OpenAI has launched a new bug bounty program to engage researchers in addressing AI abuse and safety risks across its products.
The new Safety Bug Bounty program was announced on March 26 and is hosted on Bugcrowd.
It complements the firm’s Security Bug Bounty, also hosted on Bugcrowd, that has rewarded 409 security vulnerabilities in OpenAI’s product offerings since its launch in April 2023.
With the Safety Bug Bounty, OpenAI wants to encourage disclosures of issues in its products that pose “meaningful abuse and safety risks, even if they don’t meet the criteria for a security vulnerability.”

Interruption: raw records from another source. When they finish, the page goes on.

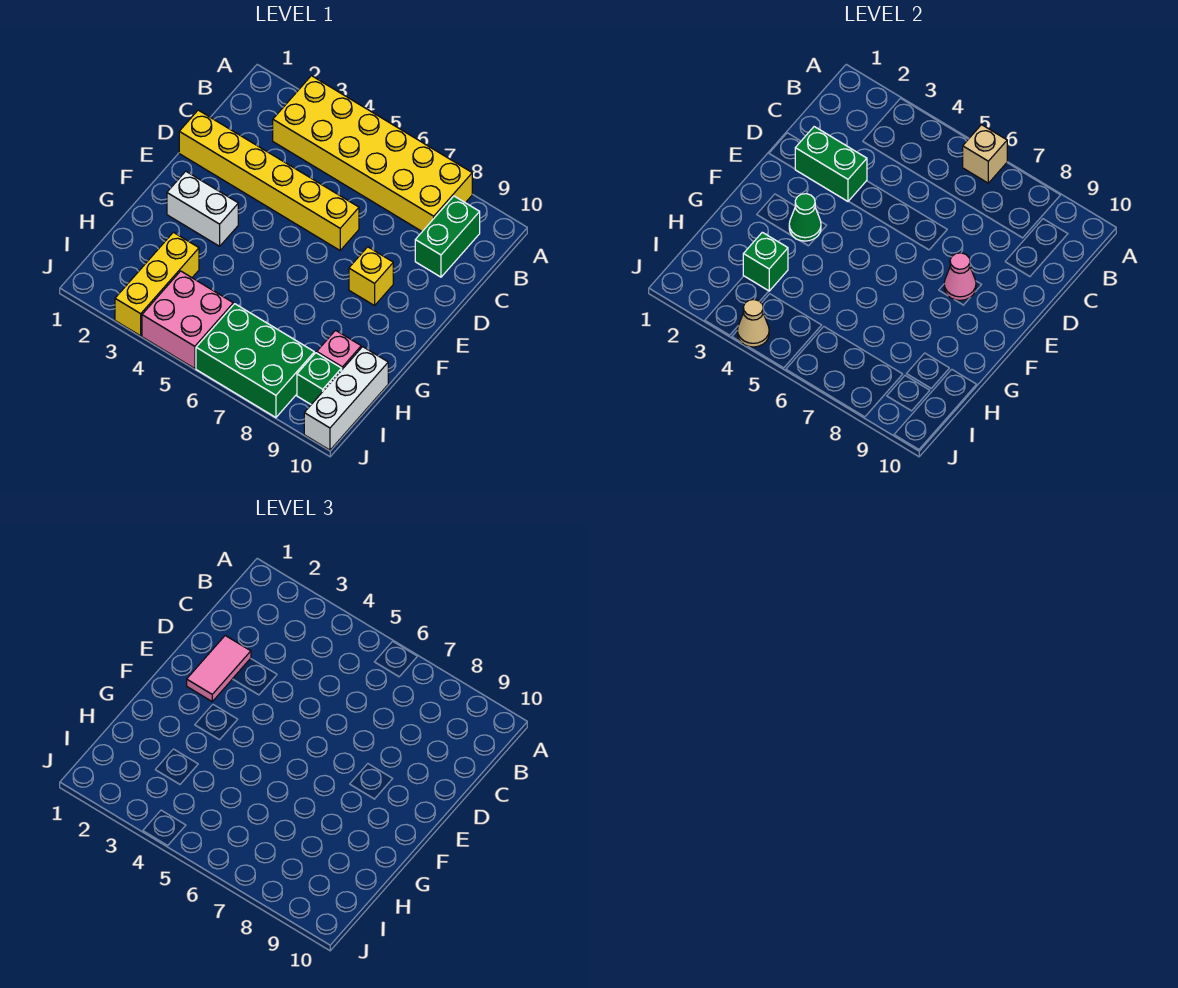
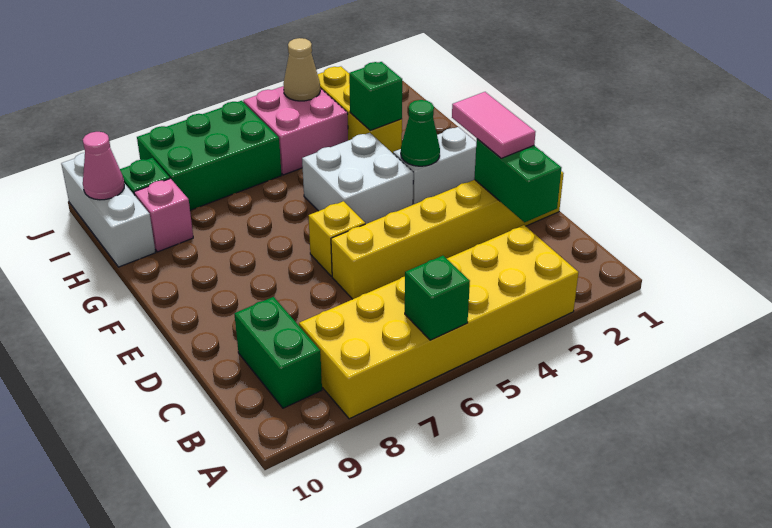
tan 1x1 brick [963,125,1007,183] -> green 1x1 brick [405,256,470,340]
green 1x2 brick [795,127,867,201] -> green 1x2 brick turned to [474,139,561,222]
yellow 1x1 brick [349,247,393,306] -> yellow 1x1 brick moved to [308,201,365,276]
pink 1x1 cone [944,253,976,300] -> pink 1x1 cone moved to [83,132,124,200]
none -> white 2x2 brick [302,133,413,224]

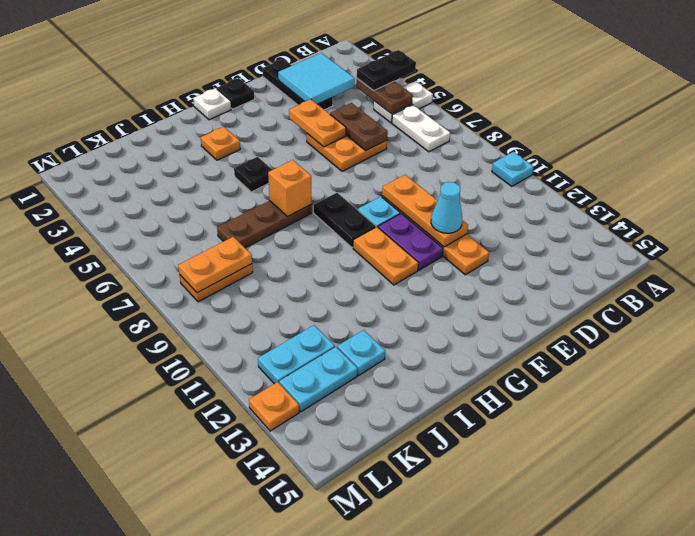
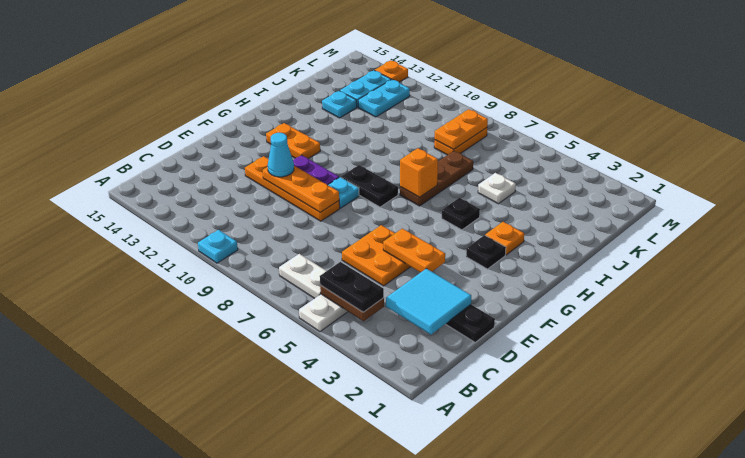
black 1x2 plate [357,50,416,91] -> black 1x2 plate turned to [320,262,384,312]
brown 1x2 plate [330,103,388,150] -> none
black 1x1 plate [217,78,254,109] -> black 1x1 plate moved to [466,235,506,269]
white 1x1 plate [193,88,231,120] -> white 1x1 plate moved to [478,173,516,204]
orange 1x2 plate [353,227,418,285] -> orange 1x2 plate moved to [266,123,320,159]

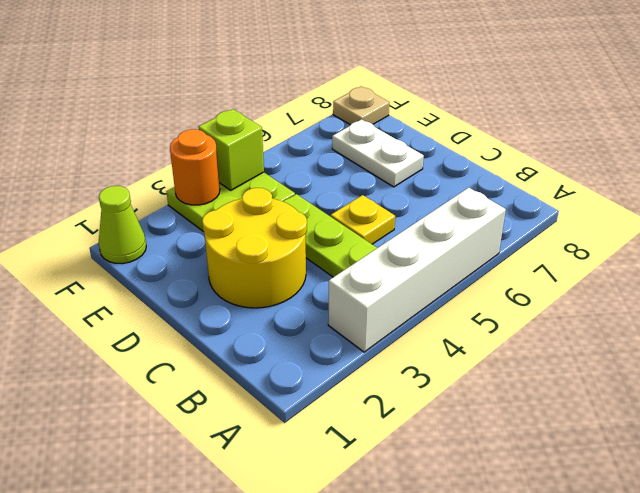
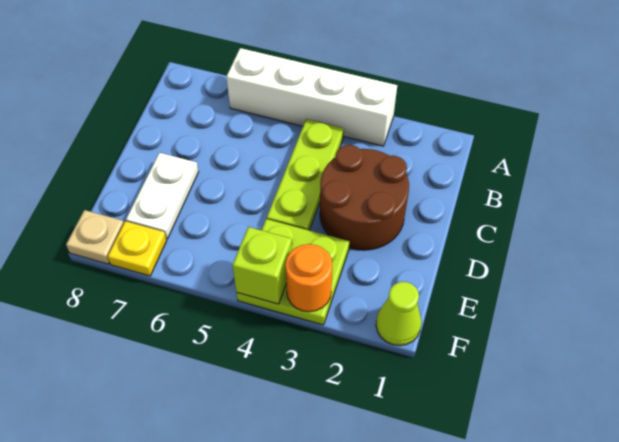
yellow 2x2 round brick [202,188,307,308] -> brown 2x2 round brick [320,145,409,250]
yellow 1x1 plate [330,195,395,244] -> yellow 1x1 plate moved to [108,221,167,276]

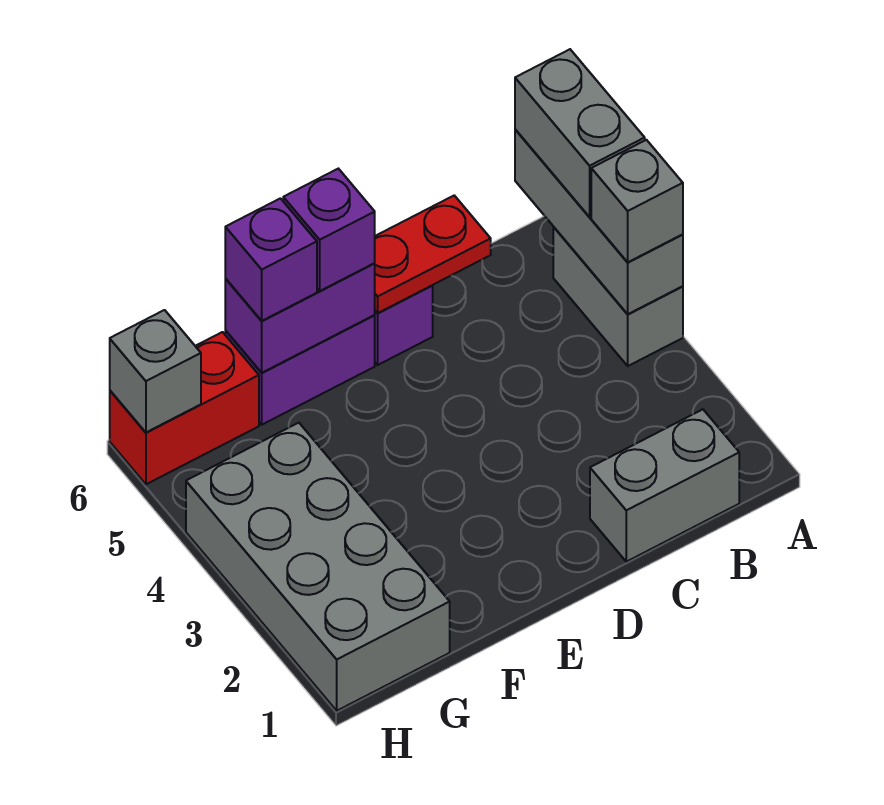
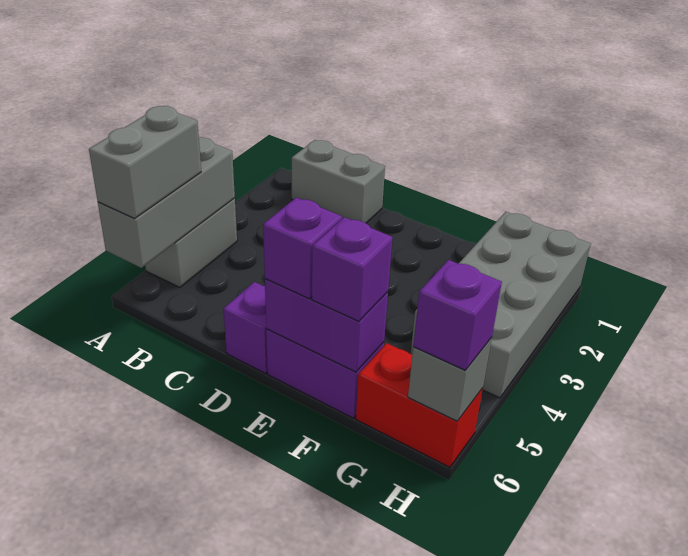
grey 1x1 brick [591,140,683,262] -> none
red 1x2 plate [375,196,491,313] -> none
none -> purple 1x1 brick [413,260,502,370]

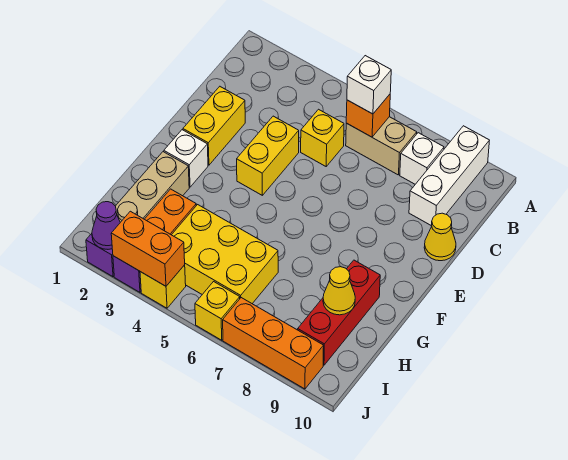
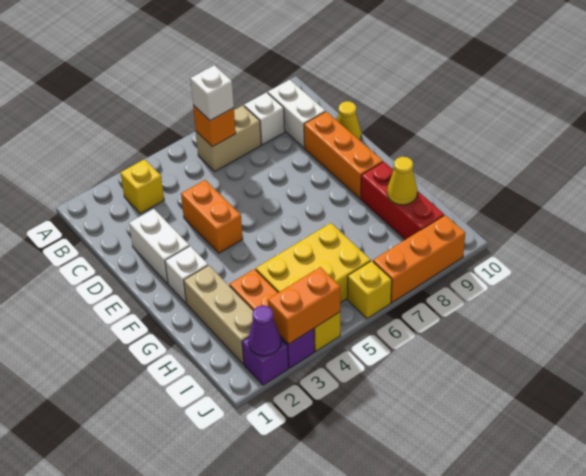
white 1x3 brick [409,126,489,226] -> white 1x2 brick [268,80,325,148]
yellow 1x1 brick [301,109,344,166] -> yellow 1x1 brick moved to [120,159,164,214]
yellow 1x2 brick [183,87,245,165] -> white 1x2 brick [129,209,189,284]
yellow 1x2 brick [237,116,299,195] -> orange 1x2 brick [181,180,243,253]
none -> orange 1x3 brick [304,111,383,199]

The scenarios covered by this new program encompass:
- Agentic risks, including model context protocol (MCP) abuse, third-party prompt injection, data exfiltration, disallowed actions at scale on OpenAI’s website or other potentially harmful unlisted behaviors
- Violations of account and platform integrity (e.g. bypassing anti-automation controls, manipulating account trust signals, evading account restrictions/suspensions/bans)
- OpenAI proprietary information abuse (e.g. model generations that return proprietary information related to reasoning; vulnerabilities that expose other OpenAI proprietary information)
Key Differences: OpenAI’s Security vs. Safety Bug Bounty Programs
OpenAI outlined that integrity violations involving a user having access to features, data or functionalities beyond authorized permissions should be reported to the Security Bug Bounty rather than the new Safety Bug Bounty.
The company further clarified that general content-policy bypasses without clear safety or abuse impact are not eligible for rewards.
For example, it specified that "jailbreaks" that only result in rude language or easily searchable information are out of scope.
However, researchers who identify flaws enabling direct user harm with actionable fixes may still qualify for rewards on a case-by-case basis.
OpenAI also stated that it periodically runs private bug bounty campaigns targeting specific harm types, including biorisk content issues in ChatGPT Agent and GPT-5.
Researchers can already submit issues to the Safety Bug Bounty program via Bugrcrowd. An OpenAI team responsible for both Safety and Security Bug Bounty programs will triage submissions, which may be rerouted between the two programs depending on scope and ownership.